Transcribe each record word for word. Skip the images.
#### Task data
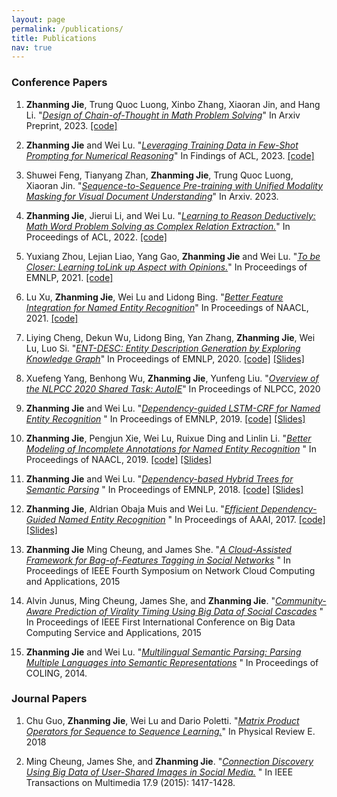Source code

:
 ```yaml
---
layout: page
permalink: /publications/
title: Publications
nav: true
---
```

<!-- _pages/publications.md -->



### Conference Papers
1. **Zhanming Jie**, Trung Quoc Luong, Xinbo Zhang, Xiaoran Jin, and Hang Li. "[_Design of Chain-of-Thought in Math Problem Solving_](https://arxiv.org/abs/2309.11054)" In Arxiv Preprint, 2023. [\[code\]](https://github.com/lqtrung1998/mwp_cot_design)

2. **Zhanming Jie** and Wei Lu. "[_Leveraging Training Data in Few-Shot Prompting for Numerical Reasoning_](https://arxiv.org/abs/2305.18170)" In Findings of ACL, 2023. [\[code\]](https://github.com/allanj/dynamic-pal)

3. Shuwei Feng, Tianyang Zhan, **Zhanming Jie**, Trung Quoc Luong, Xiaoran Jin. "[_Sequence-to-Sequence Pre-training with Unified Modality Masking for Visual Document Understanding_](https://arxiv.org/abs/2305.10448)" In Arxiv. 2023. 

4. **Zhanming Jie**, Jierui Li, and Wei Lu. "[_Learning to Reason Deductively: Math Word Problem Solving as Complex Relation Extraction._](https://arxiv.org/pdf/2203.10316v1.pdf)" In Proceedings of ACL, 2022. [\[code\]](https://github.com/allanj/Deductive-MWP)

5. Yuxiang Zhou, Lejian Liao, Yang Gao, **Zhanming Jie** and Wei Lu. "[_To be Closer: Learning toLink up Aspect with Opinions._](https://aclanthology.org/2021.emnlp-main.317.pdf)" In Proceedings of EMNLP, 2021. [\[code\]](https://github.com/zyxnlp/aclt)

6. Lu Xu, **Zhanming Jie**, Wei Lu and Lidong Bing. "[_Better Feature Integration for Named Entity Recognition_](https://www.aclweb.org/anthology/2021.naacl-main.271.pdf)" In Proceedings of NAACL, 2021. [\[code\]](https://github.com/xuuuluuu/SynLSTM-for-NER)

7. Liying Cheng, Dekun Wu, Lidong Bing, Yan Zhang, **Zhanming Jie**, Wei Lu, Luo Si. "[_ENT-DESC: Entity Description Generation by Exploring Knowledge Graph_](https://www.aclweb.org/anthology/2020.emnlp-main.90/)" In Proceedings of EMNLP, 2020. [\[code\]](https://github.com/LiyingCheng95/EntityDescriptionGeneration) [\[Slides\]](https://docs.google.com/presentation/d/1xuZ48Yl-wIHdrZME15Iimcw3eSQTF9_TiaIS7Mu6SoU/edit?usp=sharing)

8. Xuefeng Yang, Benhong Wu, **Zhanming Jie**, Yunfeng Liu. "[_Overview of the NLPCC 2020 Shared Task: AutoIE_](https://link.springer.com/chapter/10.1007/978-3-030-60457-8_46)" In Proceedings of NLPCC, 2020

9. **Zhanming Jie** and Wei Lu. "[_Dependency-guided LSTM-CRF for Named Entity Recognition_](https://arxiv.org/abs/1909.10148) " In Proceedings of EMNLP, 2019. [\[code\]](https://github.com/allanj/ner_with_dependency) [\[Slides\]](https://docs.google.com/presentation/d/1tk0EcChsI-DIt0LvFVcubKvpCi3Ptg6OrnRx5U-CsO0/edit?usp=sharing)

10. **Zhanming Jie**, Pengjun Xie, Wei Lu, Ruixue Ding and Linlin Li. "[_Better Modeling of Incomplete Annotations for Named Entity Recognition_](https://www.aclweb.org/anthology/N19-1079) " In Proceedings of NAACL, 2019. [\[code\]](https://github.com/allanj/ner_incomplete_annotation/) [\[Slides\]](http://people.sutd.edu.sg/~allanjie/wp-content/uploads/2019/07/presentation.pdf)

11. **Zhanming Jie** and Wei Lu. "[_Dependency-based Hybrid Trees for Semantic Parsing_](https://arxiv.org/abs/1809.00107) " In Proceedings of EMNLP, 2018. [\[code\]](https://github.com/allanj/dep-hybrid-tree) [\[Slides\]](http://people.sutd.edu.sg/~allanjie/wp-content/uploads/2016/04/dht_seminar_conf.pdf)

12. **Zhanming Jie**, Aldrian Obaja Muis and Wei Lu. "[_Efficient Dependency-Guided Named Entity Recognition_](http://people.sutd.edu.sg/~allanjie/wp-content/uploads/2017/02/jie.pdf) " In Proceedings of AAAI, 2017. [\[code\]](https://gitlab.com/allanjie/dependeny-guided-ner) [\[Slides\]](http://www.statnlp.org/wp-content/uploads/2017/02/slides.pdf)

13. **Zhanming Jie** Ming Cheung, and James She. "[_A Cloud-Assisted Framework for Bag-of-Features Tagging in Social Networks_](http://ieeexplore.ieee.org/xpls/abs_all.jsp?arnumber=7340054) " In Proceedings of IEEE Fourth Symposium on Network Cloud Computing and Applications, 2015

14. Alvin Junus, Ming Cheung, James She, and **Zhanming Jie**. "[_Community-Aware Prediction of Virality Timing Using Big Data of Social Cascades_](http://ieeexplore.ieee.org/xpls/abs_all.jsp?arnumber=7184920) " In Proceedings of  IEEE First International Conference on Big Data Computing Service and Applications, 2015

15. **Zhanming Jie** and Wei Lu. "[_Multilingual Semantic Parsing: Parsing Multiple Languages into Semantic Representations_](http://www.aclweb.org/anthology/C14-1122) " In Proceedings of COLING, 2014. 

### Journal Papers
1. Chu Guo, **Zhanming Jie**, Wei Lu and Dario Poletti. "[_Matrix Product Operators for Sequence to Sequence Learning._](https://arxiv.org/abs/1803.10908)" In Physical Review E. 2018

2. Ming Cheung, James She, and **Zhanming Jie**. "[_Connection Discovery Using Big Data of User-Shared Images in Social Media._](http://ieeexplore.ieee.org/xpls/abs_all.jsp?arnumber=7165677) " In IEEE Transactions on Multimedia 17.9 (2015): 1417-1428.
########
Output for this task:
Source code

:
 ```yaml
---
layout: page
permalink: /publications/
title: Publications
nav: true
---
```

<!-- _pages/publications.md -->



### Conference Papers
1. **Zhanming Jie**, Trung Quoc Luong, Xinbo Zhang, Xiaoran Jin, and Hang Li. "[_Design of Chain-of-Thought in Math Problem Solving_](https://arxiv.org/abs/2309.11054)" In Arxiv Preprint, 2023. [\[code\]](https://github.com/lqtrung1998/mwp_cot_design)

2. **Zhanming Jie** and Wei Lu. "[_Leveraging Training Data in Few-Shot Prompting for Numerical Reasoning_](https://arxiv.org/abs/2305.18170)" In Findings of ACL, 2023. [\[code\]](https://github.com/allanj/dynamic-pal)

3. Shuwei Feng, Tianyang Zhan, **Zhanming Jie**, Trung Quoc Luong, Xiaoran Jin. "[_Sequence-to-Sequence Pre-training with Unified Modality Masking for Visual Document Understanding_](https://arxiv.org/abs/2305.10448)" In Arxiv. 2023. 

4. **Zhanming Jie**, Jierui Li, and Wei Lu. "[_Learning to Reason Deductively: Math Word Problem Solving as Complex Relation Extraction._](https://arxiv.org/pdf/2203.10316v1.pdf)" In Proceedings of ACL, 2022. [\[code\]](https://github.com/allanj/Deductive-MWP)

5. Yuxiang Zhou, Lejian Liao, Yang Gao, **Zhanming Jie** and Wei Lu. "[_To be Closer: Learning toLink up Aspect with Opinions._](https://aclanthology.org/2021.emnlp-main.317.pdf)" In Proceedings of EMNLP, 2021. [\[code\]](https://github.com/zyxnlp/aclt)

6. Lu Xu, **Zhanming Jie**, Wei Lu and Lidong Bing. "[_Better Feature Integration for Named Entity Recognition_](https://www.aclweb.org/anthology/2021.naacl-main.271.pdf)" In Proceedings of NAACL, 2021. [\[code\]](https://github.com/xuuuluuu/SynLSTM-for-NER)

7. Liying Cheng, Dekun Wu, Lidong Bing, Yan Zhang, **Zhanming Jie**, Wei Lu, Luo Si. "[_ENT-DESC: Entity Description Generation by Exploring Knowledge Graph_](https://www.aclweb.org/anthology/2020.emnlp-main.90/)" In Proceedings of EMNLP, 2020. [\[code\]](https://github.com/LiyingCheng95/EntityDescriptionGeneration) [\[Slides\]](https://docs.google.com/presentation/d/1xuZ48Yl-wIHdrZME15Iimcw3eSQTF9_TiaIS7Mu6SoU/edit?usp=sharing)

8. Xuefeng Yang, Benhong Wu, **Zhanming Jie**, Yunfeng Liu. "[_Overview of the NLPCC 2020 Shared Task: AutoIE_](https://link.springer.com/chapter/10.1007/978-3-030-60457-8_46)" In Proceedings of NLPCC, 2020

9. **Zhanming Jie** and Wei Lu. "[_Dependency-guided LSTM-CRF for Named Entity Recognition_](https://arxiv.org/abs/1909.10148) " In Proceedings of EMNLP, 2019. [\[code\]](https://github.com/allanj/ner_with_dependency) [\[Slides\]](https://docs.google.com/presentation/d/1tk0EcChsI-DIt0LvFVcubKvpCi3Ptg6OrnRx5U-CsO0/edit?usp=sharing)

10. **Zhanming Jie**, Pengjun Xie, Wei Lu, Ruixue Ding and Linlin Li. "[_Better Modeling of Incomplete Annotations for Named Entity Recognition_](https://www.aclweb.org/anthology/N19-1079) " In Proceedings of NAACL, 2019. [\[code\]](https://github.com/allanj/ner_incomplete_annotation/) [\[Slides\]](http://people.sutd.edu.sg/~allanjie/wp-content/uploads/2019/07/presentation.pdf)

11. **Zhanming Jie** and Wei Lu. "[_Dependency-based Hybrid Trees for Semantic Parsing_](https://arxiv.org/abs/1809.00107) " In Proceedings of EMNLP, 2018. [\[code\]](https://github.com/allanj/dep-hybrid-tree) [\[Slides\]](http://people.sutd.edu.sg/~allanjie/wp-content/uploads/2016/04/dht_seminar_conf.pdf)

12. **Zhanming Jie**, Aldrian Obaja Muis and Wei Lu. "[_Efficient Dependency-Guided Named Entity Recognition_](http://people.sutd.edu.sg/~allanjie/wp-content/uploads/2017/02/jie.pdf) " In Proceedings of AAAI, 2017. [\[code\]](https://gitlab.com/allanjie/dependeny-guided-ner) [\[Slides\]](http://www.statnlp.org/wp-content/uploads/2017/02/slides.pdf)

13. **Zhanming Jie** Ming Cheung, and James She. "[_A Cloud-Assisted Framework for Bag-of-Features Tagging in Social Networks_](http://ieeexplore.ieee.org/xpls/abs_all.jsp?arnumber=7340054) " In Proceedings of IEEE Fourth Symposium on Network Cloud Computing and Applications, 2015

14. Alvin Junus, Ming Cheung, James She, and **Zhanming Jie**. "[_Community-Aware Prediction of Virality Timing Using Big Data of Social Cascades_](http://ieeexplore.ieee.org/xpls/abs_all.jsp?arnumber=7184920) " In Proceedings of  IEEE First International Conference on Big Data Computing Service and Applications, 2015

15. **Zhanming Jie** and Wei Lu. "[_Multilingual Semantic Parsing: Parsing Multiple Languages into Semantic Representations_](http://www.aclweb.org/anthology/C14-1122) " In Proceedings of COLING, 2014. 

### Journal Papers
1. Chu Guo, **Zhanming Jie**, Wei Lu and Dario Poletti. "[_Matrix Product Operators for Sequence to Sequence Learning._](https://arxiv.org/abs/1803.10908)" In Physical Review E. 2018

2. Ming Cheung, James She, and **Zhanming Jie**. "[_Connection Discovery Using Big Data of User-Shared Images in Social Media._](http://ieeexplore.ieee.org/xpls/abs_all.jsp?arnumber=7165677) " In IEEE Transactions on Multimedia 17.9 (2015): 1417-1428.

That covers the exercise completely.